His charitable medical clinic was a fascinating place for a child, a haven of strange bottles and mysterious powders. There were rows and rows of colourful pills with exotic names like "Ibuprofen" and "Norflox", which to my five-year-old ears sounded like words stolen from the musical language of an enchanted land far, far away. Best of all, though, was the tiny clear jar hidden right on the top shelf of a peeling wooden cabinet, labelled "GLUCOSE".

It was intended for malnourished patients, but if we - my cousins and I - were good enough, we'd be invited to stand by that peeling cabinet, in a neat queue, with our mouths wide open, and grandpa would spoon in a minuscule dollop of glucose. It was the best thing I'd ever tasted. You see, if you put the ordinary kind of crystallised sugar on your tongue, it sits there, hard and unyielding, until you suck it. Grandpa's kind was a fine white dust that immediately dissolved in your mouth, and a delicious, tingling, ice-cold sweetness spread across your taste buds. Perhaps this was because all your senses seem heightened in childhood memories; I'm too scared to eat any now, just in case it doesn't live up to the loveliness I remember.

Grandpa succumbed to a haemorrhage that had kept him imprisoned in a coma for the past few months. The grandfather I remember, though, was brimming with life and ideas. It was the holidays, and I was clambering over the oddly shaped block of wood in the garden, which had been roughly hewn into a flailing figure with wings. "That," he said seriously, "is Icarus."

"Who?" I picked at a scab on my knee. And Grandpa told me the story of the man who built himself some wings out of wax and feathers and tried to fly. He was doing fine until he got too close to the sun, at which point the wax in his wings melted and Icarus hurtled towards the earth and landed in our garden, resembling nothing now but a mass of burnt twigs. Having recently caught Mum smuggling in presents that the tooth fairy was meant to magic under the pillow, I was a sceptical kid. "It looks more like a bird than a man," I said.

To prove his point, Grandpa fished out his Pears Cyclopaedia, and there was Icarus, with a bit describing how he flew too close to the sun.

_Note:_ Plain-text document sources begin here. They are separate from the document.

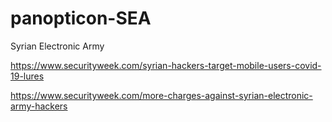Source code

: # panopticon-SEA
Syrian Electronic Army

https://www.securityweek.com/syrian-hackers-target-mobile-users-covid-19-lures

https://www.securityweek.com/more-charges-against-syrian-electronic-army-hackers
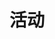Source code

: ---
title: 活动

# Listing view
view: compact
show_date: true
show_summary: false
show_description: false
show_location: true

design:
  spacing:
    padding: ["2rem", "0", "2rem", "0"]
  css_style: |
    .universal-wrapper {
      padding-top: 0;
    }
    .year-section {
      margin-bottom: 3rem;
      padding-bottom: 2rem;
      border-bottom: 2px solid #eee;
    }
    .year-section:last-child {
      border-bottom: none;
    }
    .featured-image, 
    .article-header img,
    .article-container img,
    .card-image,
    .article-style img {
      display: none !important;
    }
    .article-style {
      display: none !important;
    }
    .article-body {
      display: none !important;
    }

banner:
  caption: ''
  image: ''
---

There was also a bit that said that this was Greek mythology, but then I didn't know what mythology meant. And if grandpa had been right about him flying too close to the sun, of course he was right about Icarus landing in our garden. The PearsCyclopaedia was supreme in his house; its word was law, so Icarus it was.

Grandpa liked his crosswords, too. Well, that's an understatement. He and Grandma subscribed to two copies of five different newspapers, so they could compete with each other, and every morning, before breakfast, several crosswords would be completed at a feverish pace. The cryptic ones, that is. It was mesmerising to watch.

He also had a way of turning little things into fantastic, wildly exciting discoveries. The big red flower seemed much more wonderful when described by its botanical name, Hibiscus rosa-sinensis, and used to explain binary nomenclature. I went into transports of delight when presented with a bowl filled with "Aqua pura-ice juice", and sipped the water as eagerly as if it had been the finest cordial. The plastic radio I had once picked up in a mall as part of Dubai Summer Surprises and had broken was extraordinarily fun to listen to after grandpa fixed it up.

There might not be any more building "igloos" with blankets, and his LP player, which tinkled out Mozart melodies as well as 1960s Hindi music, is long gone. But the funny-shaped block of wood in the garden will always be Icarus to me, and the powdered glucose will never lose its splendour.